Тронувшийся с места поезд не развил еще ход, но человека заметно покачивало.
— Журналист! — определил он, не услышав ответа.
— Все силы на досрочное окончание сева!
Он был вдвое старше меня, и что-то было притягательное в его пьяном кураже. Ханабадское гостеприимство уравнивало нас, и мы начали разговаривать.
— Да, тут уже закончили сеять. Первыми в республике! — сказал я, подтверждая свою информированность.
— Вы так думаете?
Я назвал цифры и факты о количестве засеянных в районе площадей.
— Ерунда! — сказал он, брезгливо поджав губы.
— Почему? — опешил я.
— Потому что засеяли только пять процентов. И правильно сделали!
— Как так? — растерялся я.
— Хлопок не овес. Рано сеять до Новруза.
— Какого новруза?
Он посмотрел на меня более внимательно.
— Это персидский Новый год — новруз. Случается он двадцать второго марта. В день весеннего равноденствия, если помните.

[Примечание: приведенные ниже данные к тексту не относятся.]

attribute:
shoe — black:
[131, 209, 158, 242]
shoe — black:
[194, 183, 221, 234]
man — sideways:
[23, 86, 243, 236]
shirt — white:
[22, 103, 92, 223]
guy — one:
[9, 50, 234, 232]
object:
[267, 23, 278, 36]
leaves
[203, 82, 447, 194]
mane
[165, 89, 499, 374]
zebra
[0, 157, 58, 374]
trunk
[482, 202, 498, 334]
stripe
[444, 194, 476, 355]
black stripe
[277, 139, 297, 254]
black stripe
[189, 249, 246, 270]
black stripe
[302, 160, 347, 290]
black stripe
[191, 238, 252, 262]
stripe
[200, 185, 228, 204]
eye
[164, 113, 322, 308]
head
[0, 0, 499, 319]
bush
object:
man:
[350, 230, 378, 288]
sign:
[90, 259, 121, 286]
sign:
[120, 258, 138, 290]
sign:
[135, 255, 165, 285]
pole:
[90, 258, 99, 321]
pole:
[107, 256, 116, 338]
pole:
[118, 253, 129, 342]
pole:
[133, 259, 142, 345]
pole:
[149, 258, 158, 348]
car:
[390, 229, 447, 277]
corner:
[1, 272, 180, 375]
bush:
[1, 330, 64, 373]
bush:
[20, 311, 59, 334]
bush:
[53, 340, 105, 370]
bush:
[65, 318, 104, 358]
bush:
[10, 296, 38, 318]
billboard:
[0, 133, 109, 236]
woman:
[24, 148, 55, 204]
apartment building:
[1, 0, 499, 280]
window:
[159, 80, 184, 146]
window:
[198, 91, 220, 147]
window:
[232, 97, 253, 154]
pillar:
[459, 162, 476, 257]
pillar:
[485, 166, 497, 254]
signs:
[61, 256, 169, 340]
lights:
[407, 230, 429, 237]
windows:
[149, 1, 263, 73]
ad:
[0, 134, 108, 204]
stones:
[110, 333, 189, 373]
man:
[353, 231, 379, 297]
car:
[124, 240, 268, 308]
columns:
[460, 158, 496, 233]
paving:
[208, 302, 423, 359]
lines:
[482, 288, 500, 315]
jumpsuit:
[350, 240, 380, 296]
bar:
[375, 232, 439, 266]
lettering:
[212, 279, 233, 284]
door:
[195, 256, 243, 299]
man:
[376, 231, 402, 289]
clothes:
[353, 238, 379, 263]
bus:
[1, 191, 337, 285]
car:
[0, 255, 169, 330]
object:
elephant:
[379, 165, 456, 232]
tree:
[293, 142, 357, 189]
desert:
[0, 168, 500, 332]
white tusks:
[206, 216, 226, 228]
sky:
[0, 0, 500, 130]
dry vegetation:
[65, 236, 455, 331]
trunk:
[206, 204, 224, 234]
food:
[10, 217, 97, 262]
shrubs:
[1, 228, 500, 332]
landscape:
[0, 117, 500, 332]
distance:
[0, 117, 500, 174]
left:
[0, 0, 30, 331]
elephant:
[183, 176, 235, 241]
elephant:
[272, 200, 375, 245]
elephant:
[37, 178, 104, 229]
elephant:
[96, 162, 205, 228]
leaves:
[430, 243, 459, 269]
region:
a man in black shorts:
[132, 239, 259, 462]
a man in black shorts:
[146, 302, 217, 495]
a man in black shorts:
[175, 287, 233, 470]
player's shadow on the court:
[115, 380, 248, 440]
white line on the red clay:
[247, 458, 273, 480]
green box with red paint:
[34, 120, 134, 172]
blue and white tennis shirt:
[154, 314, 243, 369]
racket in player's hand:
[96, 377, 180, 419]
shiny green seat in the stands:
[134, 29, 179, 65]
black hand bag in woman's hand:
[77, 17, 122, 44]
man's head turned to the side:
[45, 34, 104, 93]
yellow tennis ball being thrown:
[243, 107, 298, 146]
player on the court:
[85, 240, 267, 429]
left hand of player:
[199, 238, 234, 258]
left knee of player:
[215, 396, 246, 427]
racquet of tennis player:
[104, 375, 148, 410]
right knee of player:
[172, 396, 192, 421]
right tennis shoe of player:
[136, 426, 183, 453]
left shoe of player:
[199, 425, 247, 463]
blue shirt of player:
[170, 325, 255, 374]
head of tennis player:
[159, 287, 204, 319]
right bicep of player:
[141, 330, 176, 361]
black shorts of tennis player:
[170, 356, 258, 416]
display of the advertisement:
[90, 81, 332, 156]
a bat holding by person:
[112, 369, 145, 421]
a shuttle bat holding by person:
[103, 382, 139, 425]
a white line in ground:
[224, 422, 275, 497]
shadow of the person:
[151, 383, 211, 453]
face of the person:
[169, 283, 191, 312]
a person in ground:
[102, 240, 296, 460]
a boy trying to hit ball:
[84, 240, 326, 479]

Сказав это, он потерял ко мне всякий интерес и теперь хмуро смотрел в окно.
— Так у меня сводка…
В голосе моем была неуверенность. Он оторвался от окна:
— Вы что, и вправду в первый раз?
Таким тоном спрашивают девушек об их невинности, и я вдруг почувствовал, что краснею. А он смотрел на меня уже с искренней симпатией. Я принялся сбивчиво рассказывать, что сам видел засеянные хлопком поля.
— Пишите, пишите, это ваш хлеб.
— А вы от какой организации? — спросил я у него.
— Областной агроном.
Так я познакомился с Костей Веденеевым. А накануне из окна вагона я впервые увидел первого секретаря обкома партии товарища Атабаева…
Мой дебют завершался блестяще. Бубнового с Женькой я нашел в лучшем, на три кровати, номере гостиницы. Михаил Семенович спал, навернув на голову одеяло, а Женька со свинцовой твердостью в глазах писал, не останавливаясь. На столе, рядом с чернильницей, стояла пустая бутылка из-под водки, граненый стакан и лежал кусочек черствого хлеба. Графин с водой стоял на окне. На третьей — свободной — кровати были разложены бумаги и подшивка местной областной «Правды». На стене висела картина «Утро нашей родины».